▶ **Work item**: Restate the data exactly, with nothing altered.

▶ **Provided data**:

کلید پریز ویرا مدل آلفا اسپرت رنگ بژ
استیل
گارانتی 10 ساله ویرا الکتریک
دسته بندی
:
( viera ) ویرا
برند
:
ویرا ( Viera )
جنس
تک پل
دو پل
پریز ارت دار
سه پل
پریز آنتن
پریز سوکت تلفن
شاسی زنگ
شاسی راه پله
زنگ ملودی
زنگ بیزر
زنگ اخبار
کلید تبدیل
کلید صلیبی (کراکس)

▶ **Response**:
کلید پریز ویرا مدل آلفا اسپرت رنگ بژ
استیل
گارانتی 10 ساله ویرا الکتریک
دسته بندی
:
( viera ) ویرا
برند
:
ویرا ( Viera )
جنس
تک پل
دو پل
پریز ارت دار
سه پل
پریز آنتن
پریز سوکت تلفن
شاسی زنگ
شاسی راه پله
زنگ ملودی
زنگ بیزر
زنگ اخبار
کلید تبدیل
کلید صلیبی (کراکس)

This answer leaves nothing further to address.